Topical Area: Nutritional Epidemiology
Gestational weight gain (GWG) may reflect dynamic changes to prenatal diet quality, however, this relationship has been understudied. This study explored the relationship between GWG, pre-pregnancy BMI, and prenatal diet quality.
A secondary analysis examined a subset of 1268 women in the longitudinal Infant Feeding Practices Study (IFPS II) with 3rd trimester Diet History Questionnaire data. Diet quality was assessed with the Alternative Health Eating Index for Pregnancy (AHEI-P). Self-reported pre-pregnancy BMI, and total GWG (72% response rate) were used to classify GWG as inadequate (I), adequate (A), and excessive (E) according to the Institute of Medicine’s recommendations. Tukey-adjusted generalized linear models, adjusting for sociodemographic factors, Women, Infants, and Children participation, parity, and energy intake, compared GWG groups on mean AHEI-P scores. The interaction between pre-pregnancy BMI and GWG group was tested and if significant, models were stratified by BMI group. Sensitivity analyses using multiply imputed GWG data were conducted.
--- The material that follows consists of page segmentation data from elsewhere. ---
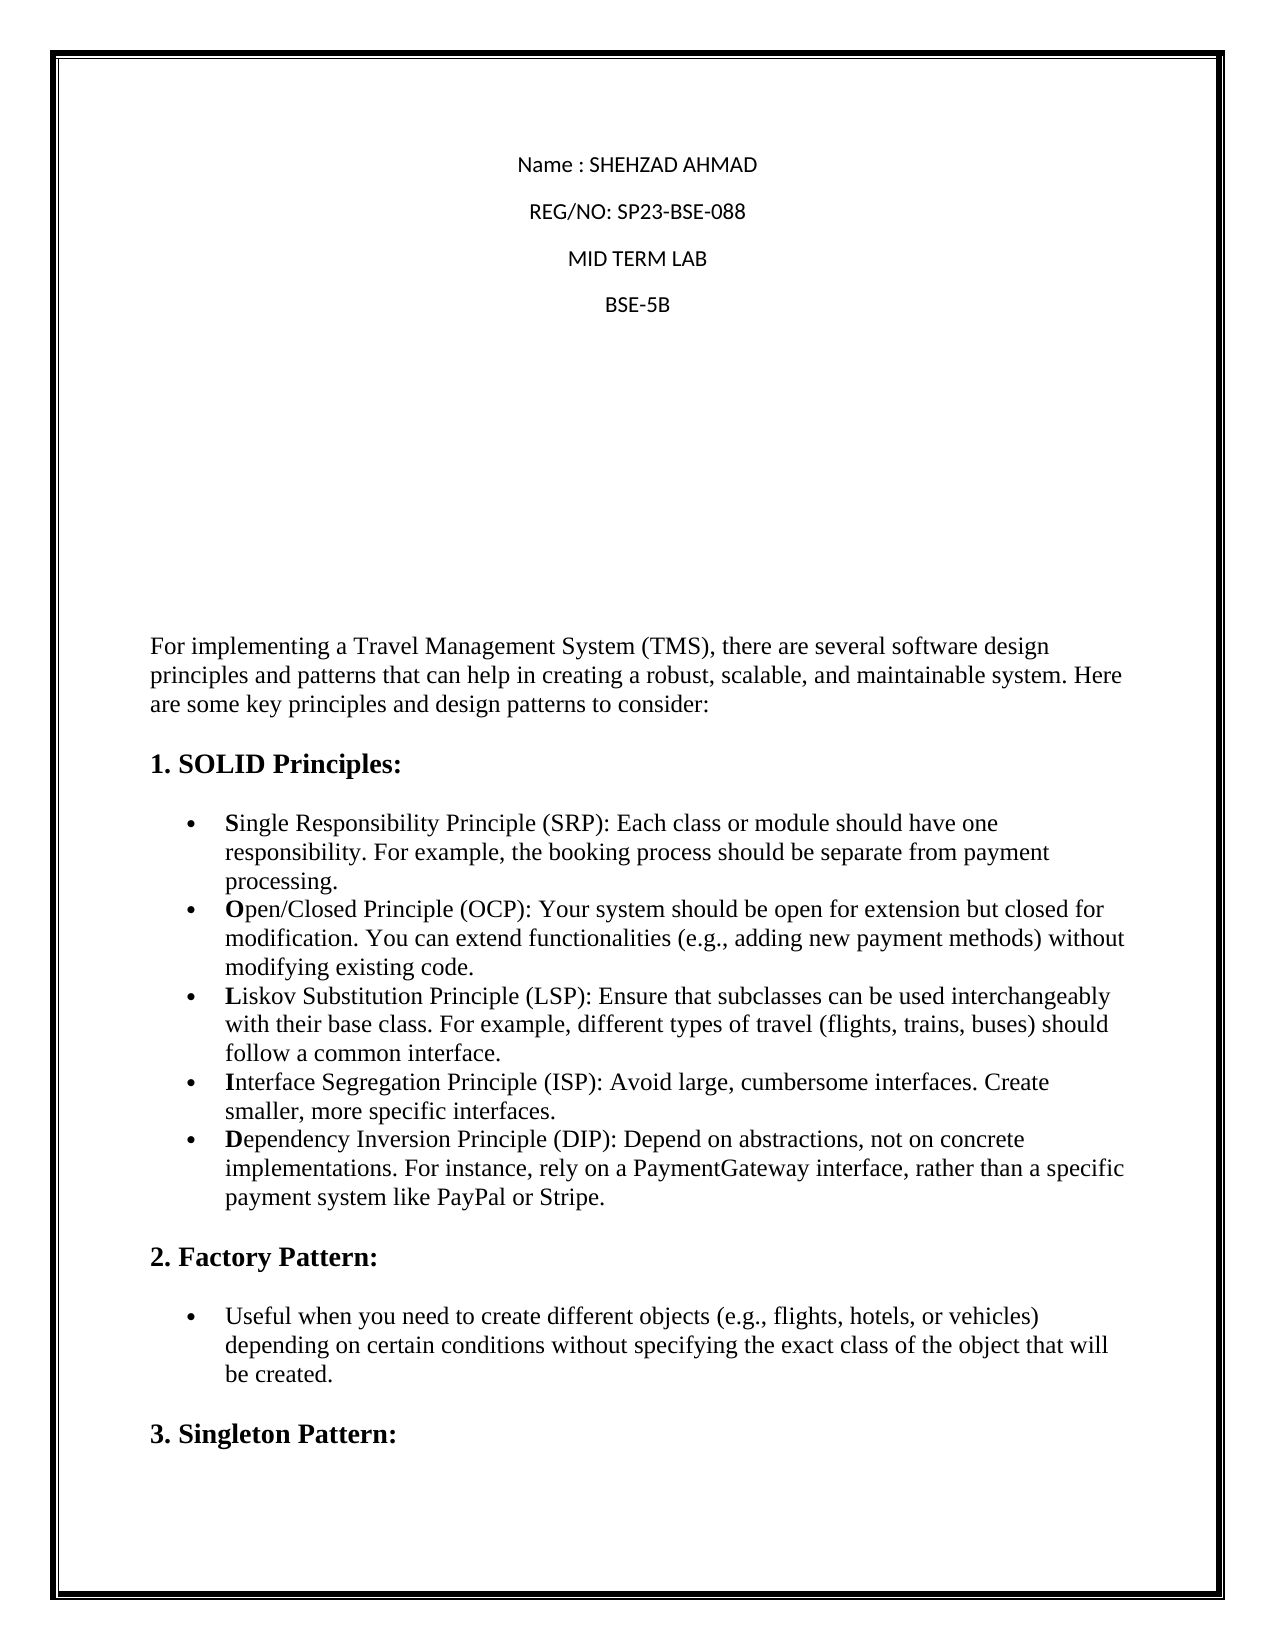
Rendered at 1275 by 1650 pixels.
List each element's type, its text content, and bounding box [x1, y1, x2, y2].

list Interface Segregation Principle (ISP): Avoid large, cumbersome interfaces. Create smaller, more specific interfaces. [187, 1067, 1125, 1124]
text 1. SOLID Principles: [150, 747, 1125, 779]
text Name : SHEHZAD AHMAD [150, 150, 1125, 178]
list Single Responsibility Principle (SRP): Each class or module should have one responsibility. For example, the booking process should be separate from payment processing. [187, 808, 1125, 894]
text 2. Factory Pattern: [150, 1240, 1125, 1272]
list Dependency Inversion Principle (DIP): Depend on abstractions, not on concrete implementations. For instance, rely on a PaymentGateway interface, rather than a specific payment system like PayPal or Stripe. [187, 1124, 1125, 1211]
list Liskov Substitution Principle (LSP): Ensure that subclasses can be used interchangeably with their base class. For example, different types of travel (flights, trains, buses) should follow a common interface. [187, 981, 1125, 1067]
text For implementing a Travel Management System (TMS), there are several software design principles and patterns that can help in creating a robust, scalable, and maintainable system. Here are some key principles and design patterns to consider: [150, 631, 1125, 717]
text BSE-5B [150, 291, 1125, 319]
text 3. Singleton Pattern: [150, 1417, 1125, 1449]
list Open/Closed Principle (OCP): Your system should be open for extension but closed for modification. You can extend functionalities (e.g., adding new payment methods) without modifying existing code. [187, 894, 1125, 981]
text REG/NO: SP23-BSE-088 [150, 197, 1125, 225]
text MID TERM LAB [150, 244, 1125, 272]
list Useful when you need to create different objects (e.g., flights, hotels, or vehicles) depending on certain conditions without specifying the exact class of the object that will be created. [187, 1301, 1125, 1388]
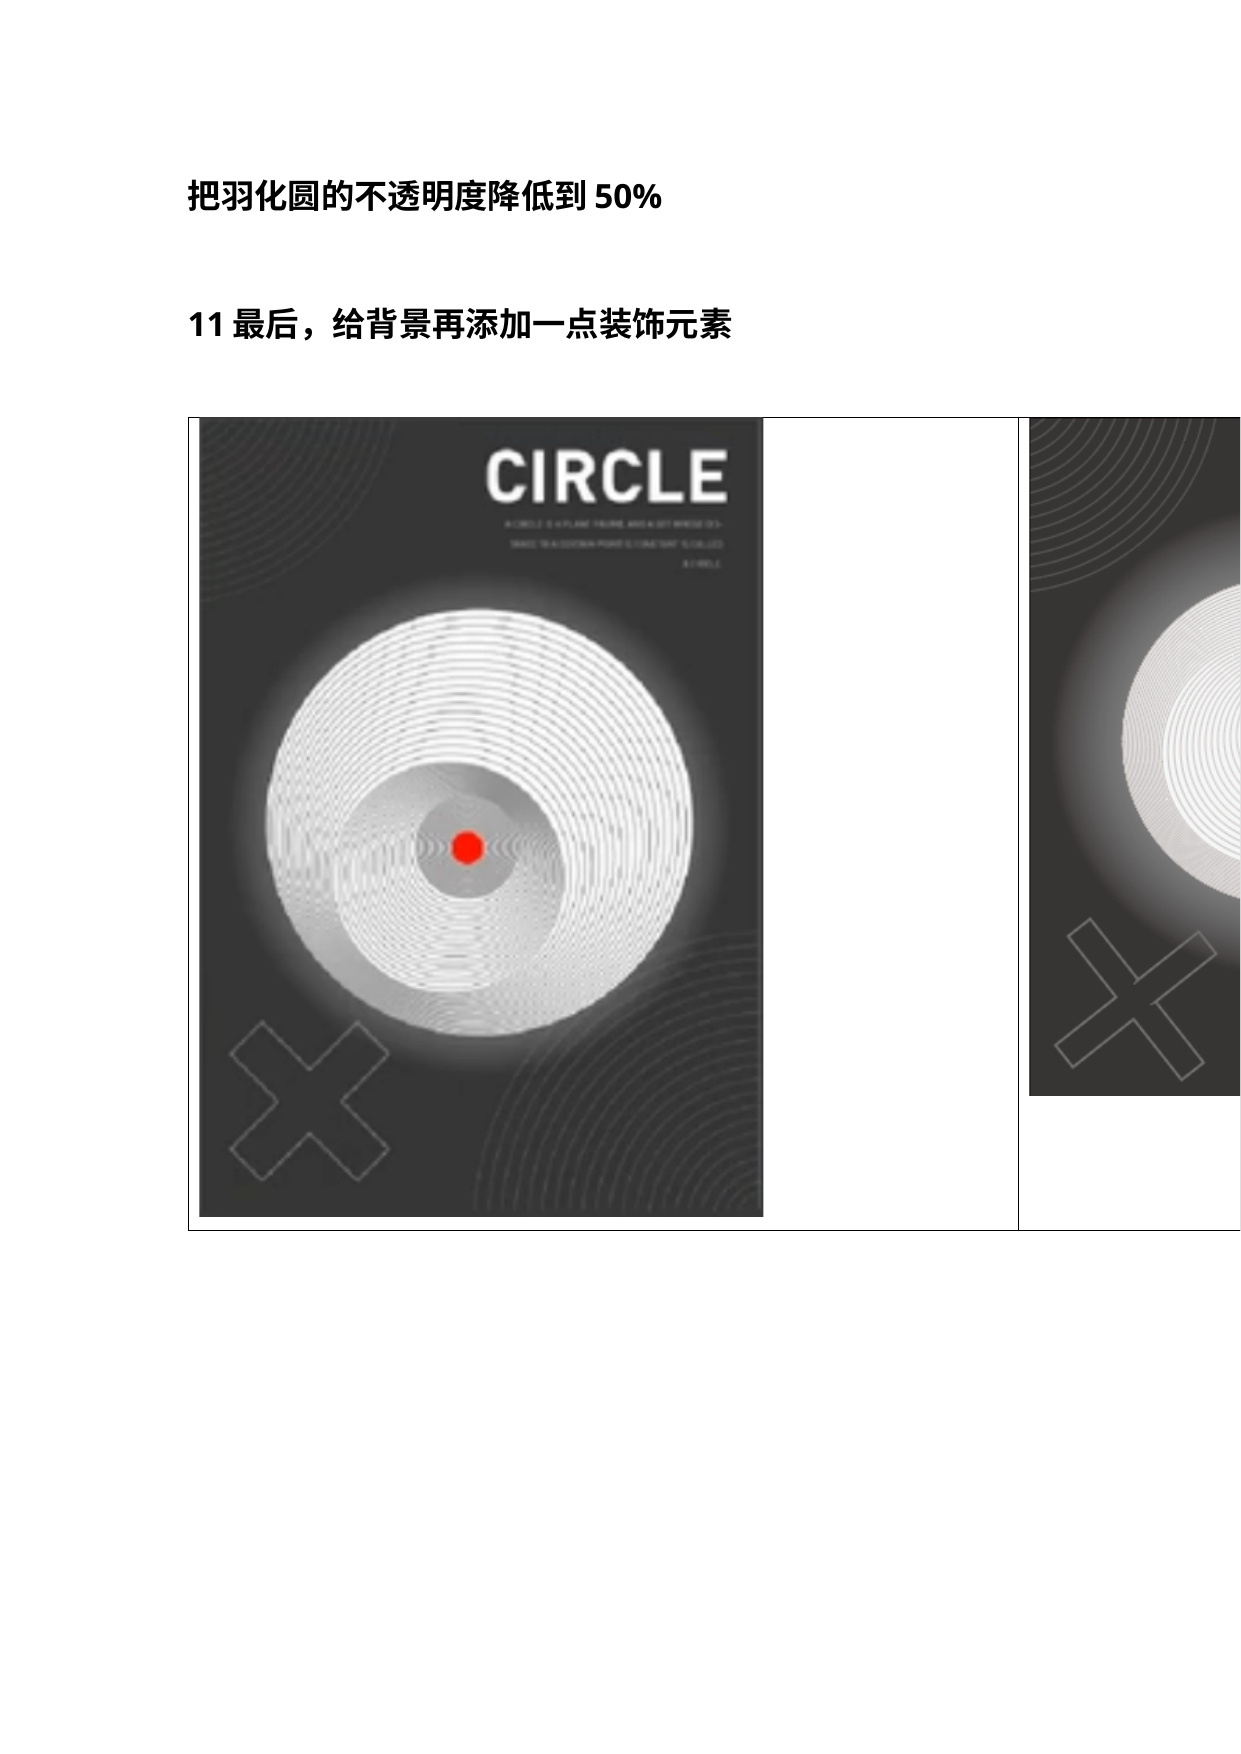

Results : On average, AHEI-P scores were 61.3 (of 130), women were 28.9 years, higher socioeconomic status (40% college graduates) and mostly non-Hispanic White (84%). Pre-pregnancy BMI and GWG were inversely associated with AHEI-P scores (p< 0.0001). The association between GWG and diet quality was modified by BMI group (p=0.04). In stratified adjusted analyses, GWG was associated with AHEI-P scores (p< 0.05) among women with pre-pregnancy underweight (I= 54.4±3.9, A= 59.7±3.6, E= 63.5±3.5), normal weight (I= 59.2±1.5, A= 61.0±1.2, E= 59.3±1.2), overweight (I= 62.3±2.9, A= 60.7±1.6, E= 59.4±1.5), and obesity (I= 59.2±1.8, A= 57.8±2.0, E= 60.6±1.5). However, no significant post-hoc differences between GWG groups were observed among any of the pre-pregnancy BMI groups. Findings from the multiple imputation analysis did not differ from complete case analysis findings.
Conclusions : GWG and prenatal diet quality differed according to pre-pregnancy BMI in this study. Adherence to GWG recommendations during pregnancy is an important predictor of maternal diet quality and should be examined in conjunction with pre-pregnancy BMI.
Funding Sources :
There are no funding sources to disclose.